I like the idea of Daniel Schwen. We could learn a lot if we could look into the scripts of the other users and could reuse parts of it. Every editor on wikipedia publish each content under free licences, so why should this be on toolserver not so? I wouldn't publish all scripts to the world but they should be readable for all users with a toolserver account.
So I would like to ask: Is somebody against this way? And what are the reason?
So than we should ask at the next expired account mail which free license everybody like and ok.
Greetings Kolossos
On Thu, Feb 4, 2010 at 4:10 PM, Tim Alder tim@alder-digital.de wrote:
So than we should ask at the next expired account mail which free license everybody like and ok.
Maybe I didn't understand you properly, but wouldn't it be better to make a list of acceptable licenses, instead of a single license?
Titoxd.
Maybe I didn't understand you properly, but wouldn't it be better to make a list of acceptable licenses, instead of a single license?
Those are minor details. And I would dare guessing that for most of the users it would make pretty much zero difference which free license (FSF approved) the choose for their projects. P.S.: by making source world-readable I was referring to unix permissions, which would of course only have an effect for people with toolserver accounts.
On Fri, Feb 5, 2010 at 11:21 AM, Daniel Schwen lists@schwen.de wrote:
Maybe I didn't understand you properly, but wouldn't it be better to make a list of acceptable licenses, instead of a single license?
Those are minor details. And I would dare guessing that for most of the users it would make pretty much zero difference which free license (FSF approved) the choose for their projects. P.S.: by making source world-readable I was referring to unix permissions, which would of course only have an effect for people with toolserver accounts.
I have no idea how TS works, or what features are available to users, but what about a SVN/GIT/* version control system that people can use to store the work that they want publically available since as you mention the talk of unix permissions means it would only be available to those on the TS.
-Peachey
On Thu, Feb 4, 2010 at 9:21 PM, K. Peachey p858snake@yahoo.com.au wrote:
I have no idea how TS works, or what features are available to users, but what about a SVN/GIT/* version control system that people can use to store the work that they want publically available since as you mention the talk of unix permissions means it would only be available to those on the TS.

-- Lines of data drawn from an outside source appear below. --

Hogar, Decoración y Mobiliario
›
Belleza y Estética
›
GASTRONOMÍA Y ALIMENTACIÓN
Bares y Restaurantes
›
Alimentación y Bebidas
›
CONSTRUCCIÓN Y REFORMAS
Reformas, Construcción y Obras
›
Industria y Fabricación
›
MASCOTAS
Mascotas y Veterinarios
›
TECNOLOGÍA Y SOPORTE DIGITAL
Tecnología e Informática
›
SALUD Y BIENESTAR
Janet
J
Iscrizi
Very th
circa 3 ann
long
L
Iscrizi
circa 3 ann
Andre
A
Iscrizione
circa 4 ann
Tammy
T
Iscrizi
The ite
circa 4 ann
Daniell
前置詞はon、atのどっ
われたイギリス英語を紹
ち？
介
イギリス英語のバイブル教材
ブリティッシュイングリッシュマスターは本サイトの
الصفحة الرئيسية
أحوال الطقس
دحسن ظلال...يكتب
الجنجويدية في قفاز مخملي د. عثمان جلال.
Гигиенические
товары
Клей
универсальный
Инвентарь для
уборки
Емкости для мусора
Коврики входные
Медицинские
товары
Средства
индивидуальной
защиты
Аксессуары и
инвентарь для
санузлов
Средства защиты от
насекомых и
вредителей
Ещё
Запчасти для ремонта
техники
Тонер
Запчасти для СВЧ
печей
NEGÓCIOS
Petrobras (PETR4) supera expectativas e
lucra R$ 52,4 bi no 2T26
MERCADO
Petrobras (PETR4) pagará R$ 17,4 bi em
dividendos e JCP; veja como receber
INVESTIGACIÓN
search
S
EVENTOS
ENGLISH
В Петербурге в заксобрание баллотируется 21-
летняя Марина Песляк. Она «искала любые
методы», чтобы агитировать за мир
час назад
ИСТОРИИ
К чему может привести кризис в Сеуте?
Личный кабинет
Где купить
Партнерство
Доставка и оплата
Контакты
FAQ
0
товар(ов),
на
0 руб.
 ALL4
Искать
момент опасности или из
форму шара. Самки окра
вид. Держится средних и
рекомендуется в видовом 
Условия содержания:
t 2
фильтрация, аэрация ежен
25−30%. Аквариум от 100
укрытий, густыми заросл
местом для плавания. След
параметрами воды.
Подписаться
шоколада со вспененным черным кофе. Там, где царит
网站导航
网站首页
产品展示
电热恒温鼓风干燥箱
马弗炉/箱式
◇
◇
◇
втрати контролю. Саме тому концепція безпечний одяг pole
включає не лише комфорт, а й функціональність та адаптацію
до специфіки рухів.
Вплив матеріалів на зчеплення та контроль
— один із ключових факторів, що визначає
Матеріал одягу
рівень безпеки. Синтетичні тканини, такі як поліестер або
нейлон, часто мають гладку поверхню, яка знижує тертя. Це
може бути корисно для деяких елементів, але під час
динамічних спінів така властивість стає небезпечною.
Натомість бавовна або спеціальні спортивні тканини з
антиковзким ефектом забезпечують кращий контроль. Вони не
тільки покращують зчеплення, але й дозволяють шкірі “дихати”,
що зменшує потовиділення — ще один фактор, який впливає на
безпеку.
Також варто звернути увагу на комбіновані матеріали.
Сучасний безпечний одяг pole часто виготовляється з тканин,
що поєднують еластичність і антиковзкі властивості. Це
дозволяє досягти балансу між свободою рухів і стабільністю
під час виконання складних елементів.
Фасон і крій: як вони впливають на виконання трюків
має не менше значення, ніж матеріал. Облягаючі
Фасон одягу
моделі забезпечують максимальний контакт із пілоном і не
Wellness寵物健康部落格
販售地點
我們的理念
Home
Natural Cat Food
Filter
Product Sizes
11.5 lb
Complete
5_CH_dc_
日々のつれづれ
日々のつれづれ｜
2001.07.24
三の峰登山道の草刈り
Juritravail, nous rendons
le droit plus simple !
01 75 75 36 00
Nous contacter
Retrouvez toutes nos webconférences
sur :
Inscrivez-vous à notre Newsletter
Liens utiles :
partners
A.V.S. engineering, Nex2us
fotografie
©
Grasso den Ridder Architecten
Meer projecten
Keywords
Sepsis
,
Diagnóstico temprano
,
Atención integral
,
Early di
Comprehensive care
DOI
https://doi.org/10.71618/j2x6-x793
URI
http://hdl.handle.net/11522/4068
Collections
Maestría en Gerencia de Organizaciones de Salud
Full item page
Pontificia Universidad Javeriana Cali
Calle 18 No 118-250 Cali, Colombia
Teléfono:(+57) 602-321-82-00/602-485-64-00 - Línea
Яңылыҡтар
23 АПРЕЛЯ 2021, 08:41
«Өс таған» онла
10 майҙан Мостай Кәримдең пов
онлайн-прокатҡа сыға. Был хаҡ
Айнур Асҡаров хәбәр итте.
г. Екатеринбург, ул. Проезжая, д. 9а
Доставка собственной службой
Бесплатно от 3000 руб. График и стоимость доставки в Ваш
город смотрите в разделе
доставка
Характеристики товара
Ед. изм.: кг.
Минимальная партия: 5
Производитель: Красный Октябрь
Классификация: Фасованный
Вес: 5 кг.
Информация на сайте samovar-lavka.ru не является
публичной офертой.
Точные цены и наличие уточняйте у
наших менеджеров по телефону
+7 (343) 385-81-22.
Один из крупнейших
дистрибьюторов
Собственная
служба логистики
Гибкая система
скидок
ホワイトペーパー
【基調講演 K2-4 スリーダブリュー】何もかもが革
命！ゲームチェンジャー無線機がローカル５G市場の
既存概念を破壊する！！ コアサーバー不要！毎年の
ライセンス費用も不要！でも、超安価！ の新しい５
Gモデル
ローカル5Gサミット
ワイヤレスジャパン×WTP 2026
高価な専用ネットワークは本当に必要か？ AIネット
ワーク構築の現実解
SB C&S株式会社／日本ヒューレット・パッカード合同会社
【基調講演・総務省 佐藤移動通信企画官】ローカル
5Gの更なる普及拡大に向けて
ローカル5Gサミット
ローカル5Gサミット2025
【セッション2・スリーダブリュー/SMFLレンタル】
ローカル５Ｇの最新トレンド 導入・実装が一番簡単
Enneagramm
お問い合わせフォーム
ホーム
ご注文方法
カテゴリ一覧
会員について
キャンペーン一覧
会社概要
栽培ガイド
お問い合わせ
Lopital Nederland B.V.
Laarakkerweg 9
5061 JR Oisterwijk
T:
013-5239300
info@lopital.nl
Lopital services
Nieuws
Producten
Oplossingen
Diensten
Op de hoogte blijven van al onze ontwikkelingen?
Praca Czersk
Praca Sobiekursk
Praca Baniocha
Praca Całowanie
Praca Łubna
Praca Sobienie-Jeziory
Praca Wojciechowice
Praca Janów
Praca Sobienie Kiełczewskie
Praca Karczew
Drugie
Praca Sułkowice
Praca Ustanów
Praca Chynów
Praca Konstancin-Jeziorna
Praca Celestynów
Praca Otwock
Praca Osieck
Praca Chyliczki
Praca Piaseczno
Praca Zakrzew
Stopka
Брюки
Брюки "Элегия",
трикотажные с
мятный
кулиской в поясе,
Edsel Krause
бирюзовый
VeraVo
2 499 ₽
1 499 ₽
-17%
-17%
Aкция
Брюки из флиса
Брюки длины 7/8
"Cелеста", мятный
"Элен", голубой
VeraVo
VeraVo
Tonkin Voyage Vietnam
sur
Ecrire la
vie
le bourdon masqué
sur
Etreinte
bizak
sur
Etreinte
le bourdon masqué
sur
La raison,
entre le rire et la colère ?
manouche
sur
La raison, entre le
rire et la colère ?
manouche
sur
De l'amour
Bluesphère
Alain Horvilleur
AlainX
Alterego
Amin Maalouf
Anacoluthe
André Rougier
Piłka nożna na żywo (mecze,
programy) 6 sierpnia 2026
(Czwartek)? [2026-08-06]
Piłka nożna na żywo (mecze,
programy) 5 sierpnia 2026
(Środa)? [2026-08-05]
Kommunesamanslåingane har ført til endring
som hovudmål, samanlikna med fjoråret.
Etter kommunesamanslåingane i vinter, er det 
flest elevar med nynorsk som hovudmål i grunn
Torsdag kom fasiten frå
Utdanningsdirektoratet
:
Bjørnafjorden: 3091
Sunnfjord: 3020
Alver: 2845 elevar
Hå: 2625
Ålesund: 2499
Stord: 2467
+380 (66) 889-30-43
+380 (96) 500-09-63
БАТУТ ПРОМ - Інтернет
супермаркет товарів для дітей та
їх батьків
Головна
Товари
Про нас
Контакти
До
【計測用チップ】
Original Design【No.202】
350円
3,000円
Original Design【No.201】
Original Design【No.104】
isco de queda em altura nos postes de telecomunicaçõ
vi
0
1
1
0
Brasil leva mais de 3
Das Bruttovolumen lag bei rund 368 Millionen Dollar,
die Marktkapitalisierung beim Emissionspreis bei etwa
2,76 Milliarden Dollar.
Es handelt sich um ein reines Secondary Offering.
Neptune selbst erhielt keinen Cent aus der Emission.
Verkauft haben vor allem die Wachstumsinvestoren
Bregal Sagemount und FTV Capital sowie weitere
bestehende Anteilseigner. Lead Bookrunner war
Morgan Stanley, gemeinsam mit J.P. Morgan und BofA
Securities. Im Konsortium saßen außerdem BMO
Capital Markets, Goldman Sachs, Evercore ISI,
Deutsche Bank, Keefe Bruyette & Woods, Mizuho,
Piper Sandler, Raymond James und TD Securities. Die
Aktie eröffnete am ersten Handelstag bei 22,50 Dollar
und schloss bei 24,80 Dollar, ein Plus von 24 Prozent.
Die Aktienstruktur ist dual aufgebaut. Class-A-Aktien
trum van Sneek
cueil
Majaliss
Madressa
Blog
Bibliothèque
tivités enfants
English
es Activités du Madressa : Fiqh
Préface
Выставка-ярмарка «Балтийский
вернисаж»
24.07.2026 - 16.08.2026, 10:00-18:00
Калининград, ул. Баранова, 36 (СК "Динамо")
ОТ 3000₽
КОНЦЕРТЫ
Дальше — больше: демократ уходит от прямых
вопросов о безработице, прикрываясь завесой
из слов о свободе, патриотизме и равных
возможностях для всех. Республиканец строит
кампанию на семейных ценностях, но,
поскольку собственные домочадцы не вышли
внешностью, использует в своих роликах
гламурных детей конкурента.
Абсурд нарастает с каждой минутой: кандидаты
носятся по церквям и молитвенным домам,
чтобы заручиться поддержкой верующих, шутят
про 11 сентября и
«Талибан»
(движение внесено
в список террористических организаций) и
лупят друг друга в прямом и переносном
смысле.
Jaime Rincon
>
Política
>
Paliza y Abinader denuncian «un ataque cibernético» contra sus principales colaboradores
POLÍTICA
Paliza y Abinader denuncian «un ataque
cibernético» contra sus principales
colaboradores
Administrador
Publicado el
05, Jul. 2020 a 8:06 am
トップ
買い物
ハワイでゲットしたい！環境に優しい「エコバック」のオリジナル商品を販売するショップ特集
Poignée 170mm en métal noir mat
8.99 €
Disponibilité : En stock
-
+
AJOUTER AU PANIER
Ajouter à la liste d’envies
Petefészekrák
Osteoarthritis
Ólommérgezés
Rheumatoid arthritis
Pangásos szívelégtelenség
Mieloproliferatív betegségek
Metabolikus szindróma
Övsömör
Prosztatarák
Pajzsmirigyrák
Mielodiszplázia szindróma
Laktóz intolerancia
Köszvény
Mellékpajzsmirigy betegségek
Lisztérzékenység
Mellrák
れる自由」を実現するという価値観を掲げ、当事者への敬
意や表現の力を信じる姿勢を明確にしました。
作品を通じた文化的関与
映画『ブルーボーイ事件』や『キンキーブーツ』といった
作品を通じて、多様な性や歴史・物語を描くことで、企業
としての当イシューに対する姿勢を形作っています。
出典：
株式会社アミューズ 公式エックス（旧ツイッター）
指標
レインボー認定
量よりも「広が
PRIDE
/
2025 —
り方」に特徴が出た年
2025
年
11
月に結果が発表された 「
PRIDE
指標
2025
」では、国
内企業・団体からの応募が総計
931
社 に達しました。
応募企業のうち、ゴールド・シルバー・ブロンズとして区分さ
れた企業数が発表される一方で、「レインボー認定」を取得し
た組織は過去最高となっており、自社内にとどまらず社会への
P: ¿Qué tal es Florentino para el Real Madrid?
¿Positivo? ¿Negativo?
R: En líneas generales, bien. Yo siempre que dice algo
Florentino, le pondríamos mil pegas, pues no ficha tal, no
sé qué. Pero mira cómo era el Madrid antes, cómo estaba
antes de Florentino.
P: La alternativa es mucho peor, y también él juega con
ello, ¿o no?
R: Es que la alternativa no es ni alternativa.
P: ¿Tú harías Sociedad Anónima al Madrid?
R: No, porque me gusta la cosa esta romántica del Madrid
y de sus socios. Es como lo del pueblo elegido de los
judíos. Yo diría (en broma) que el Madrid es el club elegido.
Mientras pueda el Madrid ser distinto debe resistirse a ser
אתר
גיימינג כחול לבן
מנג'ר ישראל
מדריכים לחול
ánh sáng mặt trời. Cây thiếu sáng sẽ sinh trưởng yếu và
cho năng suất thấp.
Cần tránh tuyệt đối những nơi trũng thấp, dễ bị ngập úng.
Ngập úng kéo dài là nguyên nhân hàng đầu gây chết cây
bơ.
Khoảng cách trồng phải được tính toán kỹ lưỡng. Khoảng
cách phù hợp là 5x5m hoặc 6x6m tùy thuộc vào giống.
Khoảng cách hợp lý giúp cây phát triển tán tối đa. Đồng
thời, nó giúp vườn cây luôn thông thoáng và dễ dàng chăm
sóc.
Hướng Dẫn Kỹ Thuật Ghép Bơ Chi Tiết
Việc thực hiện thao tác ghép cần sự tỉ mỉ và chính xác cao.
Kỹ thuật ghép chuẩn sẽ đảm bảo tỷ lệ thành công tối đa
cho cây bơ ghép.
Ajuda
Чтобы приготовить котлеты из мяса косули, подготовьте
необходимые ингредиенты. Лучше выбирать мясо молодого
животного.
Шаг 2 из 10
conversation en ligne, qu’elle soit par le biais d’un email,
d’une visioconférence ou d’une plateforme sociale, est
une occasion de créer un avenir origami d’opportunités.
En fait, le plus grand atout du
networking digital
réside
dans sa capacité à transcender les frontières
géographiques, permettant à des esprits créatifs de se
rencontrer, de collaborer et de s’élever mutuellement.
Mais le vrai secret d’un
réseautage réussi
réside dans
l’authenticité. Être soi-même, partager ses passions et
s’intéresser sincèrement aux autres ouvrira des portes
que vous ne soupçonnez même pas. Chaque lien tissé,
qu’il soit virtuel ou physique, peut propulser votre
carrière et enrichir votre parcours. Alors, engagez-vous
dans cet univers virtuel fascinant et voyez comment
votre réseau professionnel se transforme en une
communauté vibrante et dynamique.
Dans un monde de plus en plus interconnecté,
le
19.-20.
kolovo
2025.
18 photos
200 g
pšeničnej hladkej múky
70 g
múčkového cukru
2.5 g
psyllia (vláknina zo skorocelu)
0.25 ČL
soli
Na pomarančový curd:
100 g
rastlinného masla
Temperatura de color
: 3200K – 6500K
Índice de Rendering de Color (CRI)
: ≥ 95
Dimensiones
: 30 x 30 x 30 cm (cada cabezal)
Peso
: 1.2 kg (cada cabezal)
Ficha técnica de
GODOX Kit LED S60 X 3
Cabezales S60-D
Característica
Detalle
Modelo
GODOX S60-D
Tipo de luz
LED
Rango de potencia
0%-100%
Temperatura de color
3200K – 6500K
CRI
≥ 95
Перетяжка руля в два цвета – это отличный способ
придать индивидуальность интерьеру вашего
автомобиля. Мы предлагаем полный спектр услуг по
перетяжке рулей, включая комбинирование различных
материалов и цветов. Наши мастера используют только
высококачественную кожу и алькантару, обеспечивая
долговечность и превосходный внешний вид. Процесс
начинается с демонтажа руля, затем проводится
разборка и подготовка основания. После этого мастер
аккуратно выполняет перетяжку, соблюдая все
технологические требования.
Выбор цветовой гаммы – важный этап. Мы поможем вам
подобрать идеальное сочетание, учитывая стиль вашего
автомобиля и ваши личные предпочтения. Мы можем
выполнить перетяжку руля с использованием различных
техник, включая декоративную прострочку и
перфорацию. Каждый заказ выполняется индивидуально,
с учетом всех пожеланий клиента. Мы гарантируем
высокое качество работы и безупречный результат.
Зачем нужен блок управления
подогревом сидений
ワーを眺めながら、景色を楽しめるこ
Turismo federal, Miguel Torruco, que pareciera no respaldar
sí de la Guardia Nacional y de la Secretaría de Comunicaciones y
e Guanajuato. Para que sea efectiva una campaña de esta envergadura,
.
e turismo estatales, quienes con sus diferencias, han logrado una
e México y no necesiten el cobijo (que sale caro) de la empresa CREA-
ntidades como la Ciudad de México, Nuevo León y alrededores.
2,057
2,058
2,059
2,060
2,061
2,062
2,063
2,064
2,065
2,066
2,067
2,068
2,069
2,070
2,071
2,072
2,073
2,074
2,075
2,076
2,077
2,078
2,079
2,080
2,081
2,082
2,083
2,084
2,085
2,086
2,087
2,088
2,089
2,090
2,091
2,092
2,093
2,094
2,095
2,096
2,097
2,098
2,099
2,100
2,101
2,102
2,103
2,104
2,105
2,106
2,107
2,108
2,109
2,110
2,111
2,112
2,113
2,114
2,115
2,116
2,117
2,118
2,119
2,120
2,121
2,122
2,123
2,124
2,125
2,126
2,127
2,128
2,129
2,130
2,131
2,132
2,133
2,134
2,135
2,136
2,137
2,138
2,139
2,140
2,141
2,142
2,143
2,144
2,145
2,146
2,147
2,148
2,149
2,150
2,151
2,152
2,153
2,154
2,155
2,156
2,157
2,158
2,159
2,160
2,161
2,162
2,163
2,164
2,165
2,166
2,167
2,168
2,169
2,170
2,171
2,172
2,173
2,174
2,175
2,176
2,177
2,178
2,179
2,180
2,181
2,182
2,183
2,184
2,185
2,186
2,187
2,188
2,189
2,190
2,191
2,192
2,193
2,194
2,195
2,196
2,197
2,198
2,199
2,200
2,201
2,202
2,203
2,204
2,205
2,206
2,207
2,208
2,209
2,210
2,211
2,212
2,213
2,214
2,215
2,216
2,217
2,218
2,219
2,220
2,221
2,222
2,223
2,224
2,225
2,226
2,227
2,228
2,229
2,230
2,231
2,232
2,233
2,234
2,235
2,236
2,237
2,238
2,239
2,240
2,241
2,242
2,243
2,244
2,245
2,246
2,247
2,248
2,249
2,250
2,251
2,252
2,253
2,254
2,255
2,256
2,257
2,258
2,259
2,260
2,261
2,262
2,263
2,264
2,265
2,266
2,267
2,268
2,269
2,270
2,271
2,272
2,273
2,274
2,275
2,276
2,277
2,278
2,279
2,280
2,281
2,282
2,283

All users can request SVN repositories. git and hg are installed too, and it's easy to set those up yourself via HTTP. However, this isn't enough, because users won't bother committing all their files to the repositories all the time, and the committed copy will become outdated.
Daniel Schwen a écrit :
I would dare guessing that for most of the users it would make pretty much zero difference which free license (FSF approved) the choose for their projects.
viral/nonviral could be a significant difference to some developers. Guillaume
@Eusebius:
I would dare guessing that for most of the users it would make pretty much zero difference which free license (FSF approved) the choose for their projects.
viral/nonviral could be a significant difference to some developers. Guillaume
I don't really see how even this is significant. It's not like any of the tools on the TS, which are all pretty specialized niche programs, would be interesting for derivative works or inclusion in commercial software.
@Pathoschild:
requests nor collects user credentials; users provide temporary access directly to me, knowing the risks of doing so. The Toolserver is
That looks like word play to me. You are proceccessing Wikimedia account details on the toolserver (I'm assuming you use centralauth token and session cookies? Just as bad.). That's all that matters to me.
The license indicates what freedoms the author intends for his tools. It makes no sense to license a tool for redistribution if you don't want it redistributed.
This whole discussion is not about redistribution, it is about developers being able to pick up and rescue abandoned tools.
Trust between Toolserver users is irrelevant here, since home directories are not world-readable.
If you read my initial proposal carefully (well actually just read it at all), you'll see that I proposed just that.
On Fri, Feb 5, 2010 at 2:21 AM, Daniel Schwen lists@schwen.de wrote:
P.S.: by making source world-readable I was referring to unix permissions, which would of course only have an effect for people with toolserver accounts.
As long as it is not automatic that is fine. Because users either forget or are just plain stupid they will for sure forget to remove the world-read bit from password files.